2649. Bize Ubeydullah b. Mûsa, Süfyan'dan, (O) Ebu'z-Zinâd'dan, (O) el-A'rec'den, (O da) Ebu Hüreyre'den (naklen) haber verdi ki, O şöyle dedi: Resûlüllah (sallallahü aleyhi ve sellem) şöyle buyurdu: "Canım elinde olan (Allah'a) yemin olsun ki, yeryüzünde hiçbir mümin yoktur ki, ben ona insanların en yakını olmayayım! Binaenaleyh, kim (ölür de geriye) bir borç veya bakıma muhtaç kimseler bırakırsa, ben bu (adam) için çağırılayım. Çünkü ben onun velisiyim. Kim de geriye bir mal bırakırsa, bu (mal), kim olursa olsun, akrabasınındır. " Abdullah (ed-Dârimî); "daya" kelimesinin "bakıma muhtaç kimseler", "ıyal" kelimesinin de "bir adamın bakmakla yükümlü olduğu kimseler" manasına olduğunu söyler. O; "...ben bu (adam) için çağrılayım" sözünün, "...beni onun için çağırın da onun yerine (borcunu) ödeyeyim, işlerini göreyim" manasına olduğunu da söylemiştir.

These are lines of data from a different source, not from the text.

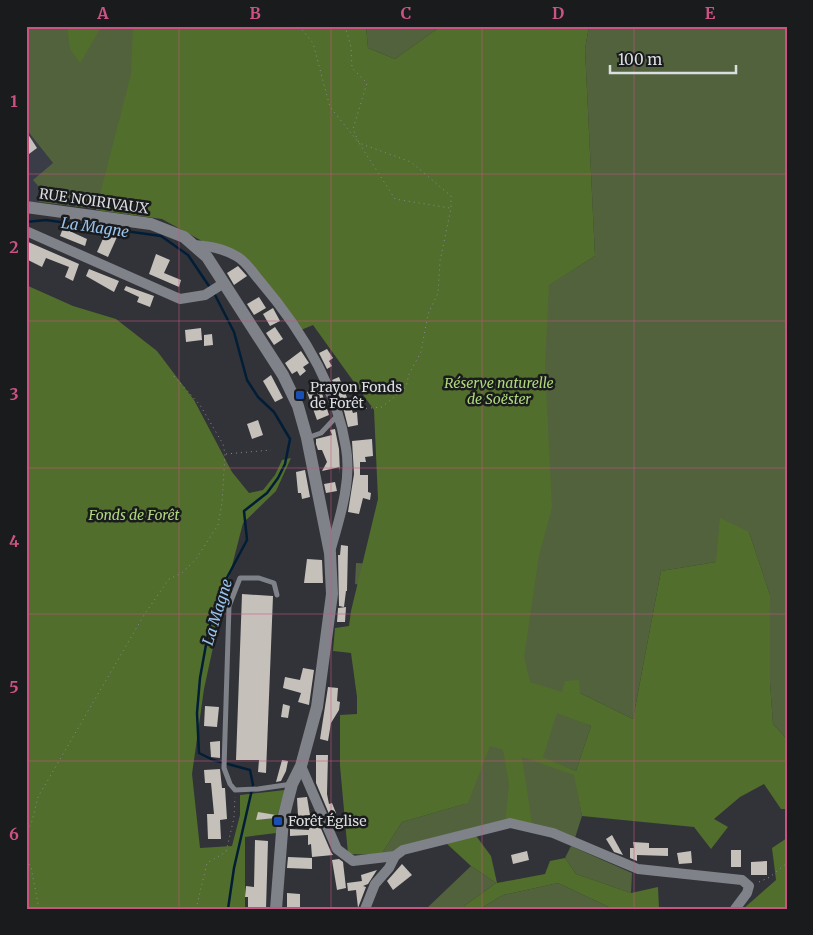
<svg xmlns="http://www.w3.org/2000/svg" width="813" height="935" font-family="Merriweather,serif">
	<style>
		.built { fill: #3a3d48 }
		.green { fill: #51623d }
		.forest { fill: #526e2c; fill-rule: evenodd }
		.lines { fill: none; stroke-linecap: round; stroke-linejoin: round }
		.stream { stroke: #021e37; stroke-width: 2.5 }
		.building { fill: #c5c0ba }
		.path { stroke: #898a8f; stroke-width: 1; stroke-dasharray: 1 4; stroke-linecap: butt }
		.lane { stroke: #808289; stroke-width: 5 }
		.street { stroke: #808289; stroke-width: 10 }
		.secondary { stroke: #808289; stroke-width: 12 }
		.grid { fill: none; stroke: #ca5383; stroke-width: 1; stroke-opacity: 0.55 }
		.transit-dot { fill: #1a4fb4; stroke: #1a1b1d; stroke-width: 2 }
		.labels { text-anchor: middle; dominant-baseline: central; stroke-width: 5; stroke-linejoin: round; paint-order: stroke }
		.street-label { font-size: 14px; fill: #dcdde1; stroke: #1a1b1d }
		.park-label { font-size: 14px; font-style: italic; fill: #aed87b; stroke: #1a1b1d }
		.poi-label { font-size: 14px; fill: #dcdde1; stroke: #1a1b1d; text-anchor: start }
		.water-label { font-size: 15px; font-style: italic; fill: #98c4f0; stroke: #1a1b1d }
		.neatline { fill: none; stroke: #ca5383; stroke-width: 2 }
		.grid-label { font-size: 16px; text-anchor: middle; font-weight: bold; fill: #ca5383 }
	</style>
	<rect width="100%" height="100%" fill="#313339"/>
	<!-- built -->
	<polygon class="built" points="26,129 53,163 40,188 39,202 26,202"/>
	<!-- green -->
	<g class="green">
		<polygon points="26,26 301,26 374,371 240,253 162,217 39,202 40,188 33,180 53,163 26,129"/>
		<polygon points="366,26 441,26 395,59 368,48"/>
		<polygon points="589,26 787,26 787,739 773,724 770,683 770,595 749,532 716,562 661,571 633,719 580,693 558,712 591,726 576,771 543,758 575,775 582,816 575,838 505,824 381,855 402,822 464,804 367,586 355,584 356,563 378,564 417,366 595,256 585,49"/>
		<polygon points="571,846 632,873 631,893 576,874 565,858"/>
		<polygon points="471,866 496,883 464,906 465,909 426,909"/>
		<polygon points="558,883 613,909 480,909 503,895"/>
	</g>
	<!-- forest -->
	<g class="forest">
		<polygon points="67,26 102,26 80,63 70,49"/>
		<path d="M 133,26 L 366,26 L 368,48 L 395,59 L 441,26 L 589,26 L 585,49 L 595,256 L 549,285 L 545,365 L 552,508 L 539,555 L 524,657 L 530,682 L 562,692 L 565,681 L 579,680 L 580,693 L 633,719 L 661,571 L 716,562 L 720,518 L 749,532 L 770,595 L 770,683 L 773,724 L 787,739 L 787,809 L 781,809 L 764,784 L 740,797 L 714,819 L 728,827 L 711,849 L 694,827 L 582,816 L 574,775 L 522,757 L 532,824 L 505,824 L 509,784 L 503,750 L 490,746 L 468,803 L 402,822 L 381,855 L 348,854 L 340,766 L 340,715 L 357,714 L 357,697 L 351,653 L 333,651 L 335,628 L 349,626 L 351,611 L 378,499 L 374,410 L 313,325 L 301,330 L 225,246 L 202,241 L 162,219 L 96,210 L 131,74 ZM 557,713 L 591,726 L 576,771 L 543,757 Z"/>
		<polygon points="26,285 73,306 116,319 157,351 194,400 232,472 249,493 263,490 275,475 282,460 291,458 276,491 243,523 223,601 204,689 192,774 200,848 232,846 240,815 240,795 285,790 277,817 276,833 245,837 245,909 26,909"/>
		<polygon points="474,833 491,856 497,883 545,874 550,861 565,858 576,874 631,893 658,887 659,909 613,909 558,883 503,895 480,909 465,909 464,906 496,883 471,866 446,843"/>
		<polygon points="787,838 787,909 743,909 776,880 772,848"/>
	</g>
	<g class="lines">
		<!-- stream -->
		<g class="stream">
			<polyline points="26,222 46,220 161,236 188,255 211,289"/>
			<polyline points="214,293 234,332 247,380 258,397 274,412 290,439 285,464 278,478 267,493 244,511 247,540 222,587 209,628 200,678 197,713 199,753 213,760 250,770 253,785 234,868 228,909"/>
		</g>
	</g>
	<!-- building -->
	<g class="building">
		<polygon points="26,131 37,148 29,154 26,150"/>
		<polygon points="63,228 87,239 85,246 60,236"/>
		<polygon points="106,232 117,237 108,257 97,252"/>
		<polygon points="26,241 79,264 73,281 65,277 69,267 46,258 42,267 26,259"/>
		<polygon points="156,254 170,260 164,273 181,280 179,287 149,274"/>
		<polygon points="238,266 247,276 234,285 227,273"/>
		<polygon points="89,269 119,281 114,292 86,276"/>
		<polygon points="126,286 154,296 150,307 137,302 139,297 124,290"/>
		<polygon points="259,297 266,308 254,315 247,304"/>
		<polygon points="273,308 280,321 270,326 263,314"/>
		<polygon points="275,327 283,339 274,345 266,333"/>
		<polygon points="201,328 202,340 186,342 185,330"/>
		<polygon points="212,334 213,345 204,346 204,335"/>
		<polygon points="327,349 333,358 329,361 332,366 327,369 319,353"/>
		<polygon points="301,351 309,363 303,367 306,371 300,376 297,371 292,374 285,363"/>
		<polygon points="271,375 283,398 275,402 263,381"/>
		<polygon points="339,377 353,413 357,412 358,425 348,427 342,403 332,380"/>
		<polygon points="319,384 329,415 317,420 307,392 318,388 317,385"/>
		<polygon points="258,420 263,435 252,439 247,424"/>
		<polygon points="335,429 339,449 340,474 340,467 322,471 327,462 322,450 318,450 316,444 316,439 332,435 330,430"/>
		<polygon points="372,439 373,456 365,457 366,462 360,462 360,475 368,475 368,492 371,493 370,500 363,498 359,514 348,512 354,474 352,441"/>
		<polygon points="305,470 310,497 302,499 301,493 298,493 296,472"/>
		<polygon points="335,482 337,491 326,493 324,484"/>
		<polygon points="341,545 348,546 347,591 346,591 344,607 339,606 338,555 340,555"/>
		<polygon points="307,559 322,560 323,583 304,583"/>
		<polygon points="242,594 273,596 266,773 258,772 259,760 236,760"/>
		<polygon points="346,607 345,622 337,622 338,608"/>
		<polygon points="303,668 314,670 309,705 298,702 301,693 283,688 285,677 300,680"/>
		<polygon points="328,687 338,688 337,701 340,702 339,710 331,723 328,741 320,739"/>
		<polygon points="283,704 290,706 288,718 281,717"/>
		<polygon points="205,706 219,707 217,727 204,726"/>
		<polygon points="220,741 220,758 211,757 210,742"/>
		<polygon points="316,755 328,755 327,794 329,804 332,803 336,813 331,815 335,828 316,783"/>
		<polygon points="282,760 288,761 286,771 281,781 276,782"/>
		<polygon points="220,769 222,788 225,788 227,819 220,820 221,839 208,839 207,814 214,814 211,783 205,783 204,770"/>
		<polygon points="307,797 310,815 298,816 297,798"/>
		<polygon points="258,812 276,815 275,818 256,820"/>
		<polygon points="316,817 331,852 333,855 312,857 311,844 308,845 308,835 290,836 290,829 309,830 308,818"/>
		<polygon points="612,835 623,855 614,852 606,839"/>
		<polygon points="255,840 268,841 266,909 248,909 248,897 245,897 246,886 254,887"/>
		<polygon points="633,842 649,843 649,848 668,848 668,856 637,855 637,861 630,858 630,848 634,848"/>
		<rect x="731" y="850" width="10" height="17"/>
		<polygon points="527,851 529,860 513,864 511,855"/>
		<polygon points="691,851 692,863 679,864 677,853"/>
		<polygon points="288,857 312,858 312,869 287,868"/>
		<polygon points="339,859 343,862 346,888 337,890 332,860"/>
		<polygon points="767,861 767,875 751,875 751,862"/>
		<polygon points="402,864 412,875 393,890 387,881"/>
		<polygon points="377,870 368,884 363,886 366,887 358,908 356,890 348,891 347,883 362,881 361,875"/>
		<polygon points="287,893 300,894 300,909 287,909"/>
	</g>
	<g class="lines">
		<!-- path -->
		<g class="path">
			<polyline points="299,26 313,43 330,107 359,143 395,199 450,208"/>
			<polyline points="345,26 351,47 352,68 367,83 353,129 359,143 411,162 451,196 451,208 440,261 438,293 428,314 421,352 409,374 406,387 382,407 347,410"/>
			<polyline points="226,454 271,450"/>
			<polyline points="26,830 31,825 38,797 144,615 169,579 182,573 196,559 218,525 222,503 225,454 223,444 200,405 172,374"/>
			<polyline points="26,860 31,867 39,909"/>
			<polyline points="759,882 770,877 787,863"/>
			<polyline points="196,909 207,863 226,852 234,818 235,797"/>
		</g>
		<!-- lane -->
		<g class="lane">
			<polyline points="307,438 321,433 338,415"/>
			<polyline points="277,595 274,583 259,578 240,578 229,606 224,768 230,784 235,790 258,789 292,784"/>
		</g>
		<!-- street -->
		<g class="street">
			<polyline points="26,231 180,299 205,295 224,283"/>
			<path d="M 193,245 C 209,246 222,248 236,256 C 245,260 253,273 260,281 C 300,328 336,385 346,448 C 352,482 339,520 330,552"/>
			<polyline points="301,766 337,849 353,861 395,856 403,850 510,823 553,833 638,869 742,880 749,886 747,893 735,909"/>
			<polyline points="365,909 375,884 389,868 395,856"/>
		</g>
		<!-- secondary -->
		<polyline class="secondary" points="26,207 151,224 184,237 207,257 283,375 298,406 307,438 330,553 332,594 317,707 301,766 292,784 283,819 276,909"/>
	</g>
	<!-- grid -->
	<path class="grid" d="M 179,26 L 179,909M 331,26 L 331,909M 482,26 L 482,909M 634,26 L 634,909M 26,174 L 787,174M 26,321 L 787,321M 26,468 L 787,468M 26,614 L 787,614M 26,761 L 787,761"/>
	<!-- markers -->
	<g class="transit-dot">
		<rect x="295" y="390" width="10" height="10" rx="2.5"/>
		<rect x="273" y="816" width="10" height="10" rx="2.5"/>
	</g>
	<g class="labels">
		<!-- street labels -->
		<g class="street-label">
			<text transform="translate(94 201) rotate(8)">RUE NOIRIVAUX</text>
		</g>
		<!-- park labels -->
		<g class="park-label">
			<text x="499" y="383">Réserve naturelle<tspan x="499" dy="16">de Soëster</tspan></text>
			<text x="134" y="515">Fonds de Forêt</text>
		</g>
		<!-- poi labels -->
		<g class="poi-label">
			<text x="310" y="387">Prayon Fonds<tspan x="310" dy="16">de Forêt</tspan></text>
			<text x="288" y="821">Forêt Église</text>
		</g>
		<!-- water labels -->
		<g class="water-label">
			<text transform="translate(95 227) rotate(8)">La Magne</text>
			<text transform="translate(217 612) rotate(-73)">La Magne</text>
		</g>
	</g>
	<!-- border -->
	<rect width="813" height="935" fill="none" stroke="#1a1b1d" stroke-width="55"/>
	<!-- scale -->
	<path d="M610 65v8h126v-8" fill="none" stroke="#dcdde1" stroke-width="2.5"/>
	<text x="618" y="65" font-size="15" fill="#dcdde1" stroke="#1a1b1d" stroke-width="4" paint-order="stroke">100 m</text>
	<rect x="28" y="28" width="758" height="880" class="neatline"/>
	<g class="grid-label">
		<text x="103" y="19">A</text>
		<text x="255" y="19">B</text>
		<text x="406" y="19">C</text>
		<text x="558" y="19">D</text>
		<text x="710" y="19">E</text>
		<text x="14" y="107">1</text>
		<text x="14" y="253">2</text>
		<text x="14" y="400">3</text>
		<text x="14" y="547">4</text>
		<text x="14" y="693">5</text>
		<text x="14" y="840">6</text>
	</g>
</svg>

٥٤- باب فِى الرُّخْصَةِ فِى الصَّلاَةِ عَلَيْهِ

٢٦٤٩ - أَخْبَرَنَا عُبَيْدُ اللَّهِ بْنُ مُوسَى عَنْ سُفْيَانَ عَنْ أَبِى الزِّنَادِ عَنِ الأَعْرَجِ عَنْ أَبِى هُرَيْرَةَ قَالَ قَالَ رَسُولُ اللَّهِ -صلّى اللّه عليه وسلّم- :( وَالَّذِى نَفْسِى بِيَدِهِ مَا عَلَى الأَرْضِ مُؤْمِنٌ إِلاَّ وَأَنَا أَوْلَى النَّاسِ بِهِ ، فَمَنْ تَرَكَ دَيْناً أَوْ ضَيَاعاً فَلأُدْعَ لَهُ فَأَنَا مَوْلاَهُ ، وَمَنْ تَرَكَ مَالاً فَلِعَصَبَتِهِ مَنْ كَانَ ). قَالَ عَبْدُ اللَّهِ :( ضَيَاعاً ). يَعْنِى عِيَالاً. وَقَالَ :( فَلأُدْعَ لَهُ ). يَعْنِى ادْعُونِى لَهُ أَقْضِى عَنْهُ.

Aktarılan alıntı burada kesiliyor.